**Work item:** Please reproduce the data below exactly, from the first line to the last.

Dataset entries

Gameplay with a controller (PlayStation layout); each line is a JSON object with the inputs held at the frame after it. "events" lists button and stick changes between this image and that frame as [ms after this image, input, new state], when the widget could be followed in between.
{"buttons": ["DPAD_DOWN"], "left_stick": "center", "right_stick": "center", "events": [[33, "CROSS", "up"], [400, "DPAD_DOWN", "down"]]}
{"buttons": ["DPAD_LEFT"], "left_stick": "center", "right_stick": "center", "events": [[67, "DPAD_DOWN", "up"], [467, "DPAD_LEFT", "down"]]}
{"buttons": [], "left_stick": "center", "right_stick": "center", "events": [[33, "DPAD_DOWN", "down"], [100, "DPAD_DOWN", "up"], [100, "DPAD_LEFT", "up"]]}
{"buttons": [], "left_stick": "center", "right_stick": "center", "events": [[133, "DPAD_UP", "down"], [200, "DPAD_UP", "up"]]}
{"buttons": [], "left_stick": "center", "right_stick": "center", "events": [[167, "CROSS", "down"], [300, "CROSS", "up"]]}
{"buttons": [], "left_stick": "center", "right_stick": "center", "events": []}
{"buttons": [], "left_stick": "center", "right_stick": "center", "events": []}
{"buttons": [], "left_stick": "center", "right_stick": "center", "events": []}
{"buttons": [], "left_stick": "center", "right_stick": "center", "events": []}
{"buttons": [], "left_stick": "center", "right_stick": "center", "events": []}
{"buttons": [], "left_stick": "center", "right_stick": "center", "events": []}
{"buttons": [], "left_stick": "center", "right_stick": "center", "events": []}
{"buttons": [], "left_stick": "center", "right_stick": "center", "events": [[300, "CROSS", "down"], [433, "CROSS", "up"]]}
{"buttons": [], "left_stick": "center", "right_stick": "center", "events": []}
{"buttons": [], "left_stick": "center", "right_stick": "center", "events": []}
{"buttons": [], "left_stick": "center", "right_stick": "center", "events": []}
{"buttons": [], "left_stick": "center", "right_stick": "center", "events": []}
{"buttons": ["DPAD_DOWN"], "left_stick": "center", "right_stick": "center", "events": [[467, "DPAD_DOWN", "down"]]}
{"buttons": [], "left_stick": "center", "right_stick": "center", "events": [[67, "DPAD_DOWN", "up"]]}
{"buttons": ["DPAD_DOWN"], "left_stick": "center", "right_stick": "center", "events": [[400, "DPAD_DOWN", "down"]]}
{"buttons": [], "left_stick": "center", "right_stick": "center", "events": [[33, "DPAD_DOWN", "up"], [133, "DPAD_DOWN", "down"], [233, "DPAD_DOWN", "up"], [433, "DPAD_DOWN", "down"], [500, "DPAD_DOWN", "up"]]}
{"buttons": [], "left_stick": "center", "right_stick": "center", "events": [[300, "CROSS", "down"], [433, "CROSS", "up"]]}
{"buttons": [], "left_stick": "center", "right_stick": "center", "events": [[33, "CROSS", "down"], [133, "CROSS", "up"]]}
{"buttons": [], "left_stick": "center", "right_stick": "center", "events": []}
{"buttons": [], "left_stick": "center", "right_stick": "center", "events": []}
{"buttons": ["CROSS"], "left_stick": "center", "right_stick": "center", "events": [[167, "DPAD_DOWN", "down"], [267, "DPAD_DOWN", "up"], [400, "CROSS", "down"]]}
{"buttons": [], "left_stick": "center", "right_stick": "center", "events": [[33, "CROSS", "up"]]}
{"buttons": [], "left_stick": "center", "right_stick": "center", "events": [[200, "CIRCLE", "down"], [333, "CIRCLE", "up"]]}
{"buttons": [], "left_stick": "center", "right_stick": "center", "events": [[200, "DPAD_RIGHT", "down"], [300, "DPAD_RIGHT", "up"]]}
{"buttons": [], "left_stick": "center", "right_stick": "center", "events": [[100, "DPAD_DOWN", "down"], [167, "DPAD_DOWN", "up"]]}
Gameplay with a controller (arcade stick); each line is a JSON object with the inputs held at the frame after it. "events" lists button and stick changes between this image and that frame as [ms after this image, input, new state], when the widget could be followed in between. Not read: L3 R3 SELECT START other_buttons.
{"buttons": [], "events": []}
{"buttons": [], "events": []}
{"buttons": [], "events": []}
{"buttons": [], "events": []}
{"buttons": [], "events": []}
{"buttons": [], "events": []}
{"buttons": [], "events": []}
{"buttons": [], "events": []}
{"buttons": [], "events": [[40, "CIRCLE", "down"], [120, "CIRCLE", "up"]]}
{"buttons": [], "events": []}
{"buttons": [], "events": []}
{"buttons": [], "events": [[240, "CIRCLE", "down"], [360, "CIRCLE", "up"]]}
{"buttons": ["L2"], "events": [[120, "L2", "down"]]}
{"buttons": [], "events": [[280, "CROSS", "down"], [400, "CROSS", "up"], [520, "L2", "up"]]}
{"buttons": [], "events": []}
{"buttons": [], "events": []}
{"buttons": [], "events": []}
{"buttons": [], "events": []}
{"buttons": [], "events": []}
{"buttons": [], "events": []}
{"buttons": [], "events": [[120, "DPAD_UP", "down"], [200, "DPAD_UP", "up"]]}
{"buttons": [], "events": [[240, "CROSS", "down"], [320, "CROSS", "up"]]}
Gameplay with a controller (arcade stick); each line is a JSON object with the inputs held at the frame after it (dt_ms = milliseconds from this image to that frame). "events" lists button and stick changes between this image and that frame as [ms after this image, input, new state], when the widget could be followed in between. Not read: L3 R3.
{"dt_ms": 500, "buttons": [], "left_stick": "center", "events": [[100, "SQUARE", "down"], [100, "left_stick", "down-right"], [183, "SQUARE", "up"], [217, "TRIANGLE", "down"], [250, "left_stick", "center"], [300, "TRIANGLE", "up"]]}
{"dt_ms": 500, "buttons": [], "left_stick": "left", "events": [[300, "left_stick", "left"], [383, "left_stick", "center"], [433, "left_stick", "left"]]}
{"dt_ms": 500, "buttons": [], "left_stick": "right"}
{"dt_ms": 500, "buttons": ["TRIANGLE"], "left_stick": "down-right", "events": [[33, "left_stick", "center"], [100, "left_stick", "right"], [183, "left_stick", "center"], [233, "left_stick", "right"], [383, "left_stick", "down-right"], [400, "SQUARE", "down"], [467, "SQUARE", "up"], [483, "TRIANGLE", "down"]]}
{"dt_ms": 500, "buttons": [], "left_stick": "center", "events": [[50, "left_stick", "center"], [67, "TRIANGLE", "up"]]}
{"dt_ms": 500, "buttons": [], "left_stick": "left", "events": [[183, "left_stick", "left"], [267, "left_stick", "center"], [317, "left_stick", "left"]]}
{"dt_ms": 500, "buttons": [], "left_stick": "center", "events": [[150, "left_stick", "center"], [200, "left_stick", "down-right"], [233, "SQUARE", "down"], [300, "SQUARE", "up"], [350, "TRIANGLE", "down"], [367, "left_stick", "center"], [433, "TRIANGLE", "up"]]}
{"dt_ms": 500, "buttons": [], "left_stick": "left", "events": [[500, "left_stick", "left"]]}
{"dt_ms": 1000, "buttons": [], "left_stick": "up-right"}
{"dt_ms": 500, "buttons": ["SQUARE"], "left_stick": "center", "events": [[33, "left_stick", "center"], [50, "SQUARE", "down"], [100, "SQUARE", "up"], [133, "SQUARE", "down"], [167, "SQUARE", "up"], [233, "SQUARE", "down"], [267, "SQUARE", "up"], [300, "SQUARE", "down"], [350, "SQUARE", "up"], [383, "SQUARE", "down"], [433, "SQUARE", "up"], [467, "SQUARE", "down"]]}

**Exercise result:**
Gameplay with a controller (PlayStation layout); each line is a JSON object with the inputs held at the frame after it. "events" lists button and stick changes between this image and that frame as [ms after this image, input, new state], when the widget could be followed in between.
{"buttons": ["DPAD_DOWN"], "left_stick": "center", "right_stick": "center", "events": [[33, "CROSS", "up"], [400, "DPAD_DOWN", "down"]]}
{"buttons": ["DPAD_LEFT"], "left_stick": "center", "right_stick": "center", "events": [[67, "DPAD_DOWN", "up"], [467, "DPAD_LEFT", "down"]]}
{"buttons": [], "left_stick": "center", "right_stick": "center", "events": [[33, "DPAD_DOWN", "down"], [100, "DPAD_DOWN", "up"], [100, "DPAD_LEFT", "up"]]}
{"buttons": [], "left_stick": "center", "right_stick": "center", "events": [[133, "DPAD_UP", "down"], [200, "DPAD_UP", "up"]]}
{"buttons": [], "left_stick": "center", "right_stick": "center", "events": [[167, "CROSS", "down"], [300, "CROSS", "up"]]}
{"buttons": [], "left_stick": "center", "right_stick": "center", "events": []}
{"buttons": [], "left_stick": "center", "right_stick": "center", "events": []}
{"buttons": [], "left_stick": "center", "right_stick": "center", "events": []}
{"buttons": [], "left_stick": "center", "right_stick": "center", "events": []}
{"buttons": [], "left_stick": "center", "right_stick": "center", "events": []}
{"buttons": [], "left_stick": "center", "right_stick": "center", "events": []}
{"buttons": [], "left_stick": "center", "right_stick": "center", "events": []}
{"buttons": [], "left_stick": "center", "right_stick": "center", "events": [[300, "CROSS", "down"], [433, "CROSS", "up"]]}
{"buttons": [], "left_stick": "center", "right_stick": "center", "events": []}
{"buttons": [], "left_stick": "center", "right_stick": "center", "events": []}
{"buttons": [], "left_stick": "center", "right_stick": "center", "events": []}
{"buttons": [], "left_stick": "center", "right_stick": "center", "events": []}
{"buttons": ["DPAD_DOWN"], "left_stick": "center", "right_stick": "center", "events": [[467, "DPAD_DOWN", "down"]]}
{"buttons": [], "left_stick": "center", "right_stick": "center", "events": [[67, "DPAD_DOWN", "up"]]}
{"buttons": ["DPAD_DOWN"], "left_stick": "center", "right_stick": "center", "events": [[400, "DPAD_DOWN", "down"]]}
{"buttons": [], "left_stick": "center", "right_stick": "center", "events": [[33, "DPAD_DOWN", "up"], [133, "DPAD_DOWN", "down"], [233, "DPAD_DOWN", "up"], [433, "DPAD_DOWN", "down"], [500, "DPAD_DOWN", "up"]]}
{"buttons": [], "left_stick": "center", "right_stick": "center", "events": [[300, "CROSS", "down"], [433, "CROSS", "up"]]}
{"buttons": [], "left_stick": "center", "right_stick": "center", "events": [[33, "CROSS", "down"], [133, "CROSS", "up"]]}
{"buttons": [], "left_stick": "center", "right_stick": "center", "events": []}
{"buttons": [], "left_stick": "center", "right_stick": "center", "events": []}
{"buttons": ["CROSS"], "left_stick": "center", "right_stick": "center", "events": [[167, "DPAD_DOWN", "down"], [267, "DPAD_DOWN", "up"], [400, "CROSS", "down"]]}
{"buttons": [], "left_stick": "center", "right_stick": "center", "events": [[33, "CROSS", "up"]]}
{"buttons": [], "left_stick": "center", "right_stick": "center", "events": [[200, "CIRCLE", "down"], [333, "CIRCLE", "up"]]}
{"buttons": [], "left_stick": "center", "right_stick": "center", "events": [[200, "DPAD_RIGHT", "down"], [300, "DPAD_RIGHT", "up"]]}
{"buttons": [], "left_stick": "center", "right_stick": "center", "events": [[100, "DPAD_DOWN", "down"], [167, "DPAD_DOWN", "up"]]}
Gameplay with a controller (arcade stick); each line is a JSON object with the inputs held at the frame after it. "events" lists button and stick changes between this image and that frame as [ms after this image, input, new state], when the widget could be followed in between. Not read: L3 R3 SELECT START other_buttons.
{"buttons": [], "events": []}
{"buttons": [], "events": []}
{"buttons": [], "events": []}
{"buttons": [], "events": []}
{"buttons": [], "events": []}
{"buttons": [], "events": []}
{"buttons": [], "events": []}
{"buttons": [], "events": []}
{"buttons": [], "events": [[40, "CIRCLE", "down"], [120, "CIRCLE", "up"]]}
{"buttons": [], "events": []}
{"buttons": [], "events": []}
{"buttons": [], "events": [[240, "CIRCLE", "down"], [360, "CIRCLE", "up"]]}
{"buttons": ["L2"], "events": [[120, "L2", "down"]]}
{"buttons": [], "events": [[280, "CROSS", "down"], [400, "CROSS", "up"], [520, "L2", "up"]]}
{"buttons": [], "events": []}
{"buttons": [], "events": []}
{"buttons": [], "events": []}
{"buttons": [], "events": []}
{"buttons": [], "events": []}
{"buttons": [], "events": []}
{"buttons": [], "events": [[120, "DPAD_UP", "down"], [200, "DPAD_UP", "up"]]}
{"buttons": [], "events": [[240, "CROSS", "down"], [320, "CROSS", "up"]]}
Gameplay with a controller (arcade stick); each line is a JSON object with the inputs held at the frame after it (dt_ms = milliseconds from this image to that frame). "events" lists button and stick changes between this image and that frame as [ms after this image, input, new state], when the widget could be followed in between. Not read: L3 R3.
{"dt_ms": 500, "buttons": [], "left_stick": "center", "events": [[100, "SQUARE", "down"], [100, "left_stick", "down-right"], [183, "SQUARE", "up"], [217, "TRIANGLE", "down"], [250, "left_stick", "center"], [300, "TRIANGLE", "up"]]}
{"dt_ms": 500, "buttons": [], "left_stick": "left", "events": [[300, "left_stick", "left"], [383, "left_stick", "center"], [433, "left_stick", "left"]]}
{"dt_ms": 500, "buttons": [], "left_stick": "right"}
{"dt_ms": 500, "buttons": ["TRIANGLE"], "left_stick": "down-right", "events": [[33, "left_stick", "center"], [100, "left_stick", "right"], [183, "left_stick", "center"], [233, "left_stick", "right"], [383, "left_stick", "down-right"], [400, "SQUARE", "down"], [467, "SQUARE", "up"], [483, "TRIANGLE", "down"]]}
{"dt_ms": 500, "buttons": [], "left_stick": "center", "events": [[50, "left_stick", "center"], [67, "TRIANGLE", "up"]]}
{"dt_ms": 500, "buttons": [], "left_stick": "left", "events": [[183, "left_stick", "left"], [267, "left_stick", "center"], [317, "left_stick", "left"]]}
{"dt_ms": 500, "buttons": [], "left_stick": "center", "events": [[150, "left_stick", "center"], [200, "left_stick", "down-right"], [233, "SQUARE", "down"], [300, "SQUARE", "up"], [350, "TRIANGLE", "down"], [367, "left_stick", "center"], [433, "TRIANGLE", "up"]]}
{"dt_ms": 500, "buttons": [], "left_stick": "left", "events": [[500, "left_stick", "left"]]}
{"dt_ms": 1000, "buttons": [], "left_stick": "up-right"}
{"dt_ms": 500, "buttons": ["SQUARE"], "left_stick": "center", "events": [[33, "left_stick", "center"], [50, "SQUARE", "down"], [100, "SQUARE", "up"], [133, "SQUARE", "down"], [167, "SQUARE", "up"], [233, "SQUARE", "down"], [267, "SQUARE", "up"], [300, "SQUARE", "down"], [350, "SQUARE", "up"], [383, "SQUARE", "down"], [433, "SQUARE", "up"], [467, "SQUARE", "down"]]}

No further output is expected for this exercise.